======== Given records ========
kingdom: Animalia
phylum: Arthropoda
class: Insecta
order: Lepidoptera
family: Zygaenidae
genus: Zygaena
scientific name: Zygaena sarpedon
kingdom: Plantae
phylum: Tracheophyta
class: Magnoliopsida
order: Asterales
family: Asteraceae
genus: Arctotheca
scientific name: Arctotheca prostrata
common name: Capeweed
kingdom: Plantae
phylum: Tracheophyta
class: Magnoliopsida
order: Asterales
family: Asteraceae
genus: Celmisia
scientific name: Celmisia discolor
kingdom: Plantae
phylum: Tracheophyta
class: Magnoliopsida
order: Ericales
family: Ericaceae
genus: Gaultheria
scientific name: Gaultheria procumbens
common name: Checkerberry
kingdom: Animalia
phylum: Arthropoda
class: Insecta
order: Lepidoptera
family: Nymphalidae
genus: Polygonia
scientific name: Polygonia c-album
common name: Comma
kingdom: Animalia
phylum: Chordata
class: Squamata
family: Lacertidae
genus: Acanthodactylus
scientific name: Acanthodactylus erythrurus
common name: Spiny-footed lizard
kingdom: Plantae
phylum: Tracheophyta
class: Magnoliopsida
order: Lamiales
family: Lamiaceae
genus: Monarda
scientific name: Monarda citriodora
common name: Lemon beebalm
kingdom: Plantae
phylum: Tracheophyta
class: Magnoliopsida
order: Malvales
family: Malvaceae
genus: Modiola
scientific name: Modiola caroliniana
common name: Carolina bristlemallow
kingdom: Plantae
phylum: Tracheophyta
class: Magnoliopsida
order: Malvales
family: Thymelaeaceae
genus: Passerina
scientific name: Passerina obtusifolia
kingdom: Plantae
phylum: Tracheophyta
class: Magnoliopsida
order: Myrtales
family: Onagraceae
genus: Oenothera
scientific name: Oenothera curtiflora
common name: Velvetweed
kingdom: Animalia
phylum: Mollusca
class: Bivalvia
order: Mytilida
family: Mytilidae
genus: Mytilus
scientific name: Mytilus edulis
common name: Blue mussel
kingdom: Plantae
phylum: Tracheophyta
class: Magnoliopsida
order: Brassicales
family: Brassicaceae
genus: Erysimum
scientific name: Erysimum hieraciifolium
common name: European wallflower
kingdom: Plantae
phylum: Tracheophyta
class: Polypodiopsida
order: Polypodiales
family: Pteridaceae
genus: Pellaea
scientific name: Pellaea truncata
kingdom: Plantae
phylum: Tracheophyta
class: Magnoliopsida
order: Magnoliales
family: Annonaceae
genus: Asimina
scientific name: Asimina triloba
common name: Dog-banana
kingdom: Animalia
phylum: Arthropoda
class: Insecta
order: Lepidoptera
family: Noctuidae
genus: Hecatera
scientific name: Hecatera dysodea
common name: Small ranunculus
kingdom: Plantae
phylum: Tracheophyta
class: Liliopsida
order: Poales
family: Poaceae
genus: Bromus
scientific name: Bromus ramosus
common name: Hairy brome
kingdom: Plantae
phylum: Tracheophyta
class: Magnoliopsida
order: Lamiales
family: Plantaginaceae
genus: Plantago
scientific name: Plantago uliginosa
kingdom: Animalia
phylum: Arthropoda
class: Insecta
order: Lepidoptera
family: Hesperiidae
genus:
========
Required work: Rewrite the lines of every item above, swapping "common name" for "vernacular name" and leaving the rest untouched.

Result:
kingdom: Animalia
phylum: Arthropoda
class: Insecta
order: Lepidoptera
family: Zygaenidae
genus: Zygaena
scientific name: Zygaena sarpedon
kingdom: Plantae
phylum: Tracheophyta
class: Magnoliopsida
order: Asterales
family: Asteraceae
genus: Arctotheca
scientific name: Arctotheca prostrata
vernacular name: Capeweed
kingdom: Plantae
phylum: Tracheophyta
class: Magnoliopsida
order: Asterales
family: Asteraceae
genus: Celmisia
scientific name: Celmisia discolor
kingdom: Plantae
phylum: Tracheophyta
class: Magnoliopsida
order: Ericales
family: Ericaceae
genus: Gaultheria
scientific name: Gaultheria procumbens
vernacular name: Checkerberry
kingdom: Animalia
phylum: Arthropoda
class: Insecta
order: Lepidoptera
family: Nymphalidae
genus: Polygonia
scientific name: Polygonia c-album
vernacular name: Comma
kingdom: Animalia
phylum: Chordata
class: Squamata
family: Lacertidae
genus: Acanthodactylus
scientific name: Acanthodactylus erythrurus
vernacular name: Spiny-footed lizard
kingdom: Plantae
phylum: Tracheophyta
class: Magnoliopsida
order: Lamiales
family: Lamiaceae
genus: Monarda
scientific name: Monarda citriodora
vernacular name: Lemon beebalm
kingdom: Plantae
phylum: Tracheophyta
class: Magnoliopsida
order: Malvales
family: Malvaceae
genus: Modiola
scientific name: Modiola caroliniana
vernacular name: Carolina bristlemallow
kingdom: Plantae
phylum: Tracheophyta
class: Magnoliopsida
order: Malvales
family: Thymelaeaceae
genus: Passerina
scientific name: Passerina obtusifolia
kingdom: Plantae
phylum: Tracheophyta
class: Magnoliopsida
order: Myrtales
family: Onagraceae
genus: Oenothera
scientific name: Oenothera curtiflora
vernacular name: Velvetweed
kingdom: Animalia
phylum: Mollusca
class: Bivalvia
order: Mytilida
family: Mytilidae
genus: Mytilus
scientific name: Mytilus edulis
vernacular name: Blue mussel
kingdom: Plantae
phylum: Tracheophyta
class: Magnoliopsida
order: Brassicales
family: Brassicaceae
genus: Erysimum
scientific name: Erysimum hieraciifolium
vernacular name: European wallflower
kingdom: Plantae
phylum: Tracheophyta
class: Polypodiopsida
order: Polypodiales
family: Pteridaceae
genus: Pellaea
scientific name: Pellaea truncata
kingdom: Plantae
phylum: Tracheophyta
class: Magnoliopsida
order: Magnoliales
family: Annonaceae
genus: Asimina
scientific name: Asimina triloba
vernacular name: Dog-banana
kingdom: Animalia
phylum: Arthropoda
class: Insecta
order: Lepidoptera
family: Noctuidae
genus: Hecatera
scientific name: Hecatera dysodea
vernacular name: Small ranunculus
kingdom: Plantae
phylum: Tracheophyta
class: Liliopsida
order: Poales
family: Poaceae
genus: Bromus
scientific name: Bromus ramosus
vernacular name: Hairy brome
kingdom: Plantae
phylum: Tracheophyta
class: Magnoliopsida
order: Lamiales
family: Plantaginaceae
genus: Plantago
scientific name: Plantago uliginosa
kingdom: Animalia
phylum: Arthropoda
class: Insecta
order: Lepidoptera
family: Hesperiidae
genus:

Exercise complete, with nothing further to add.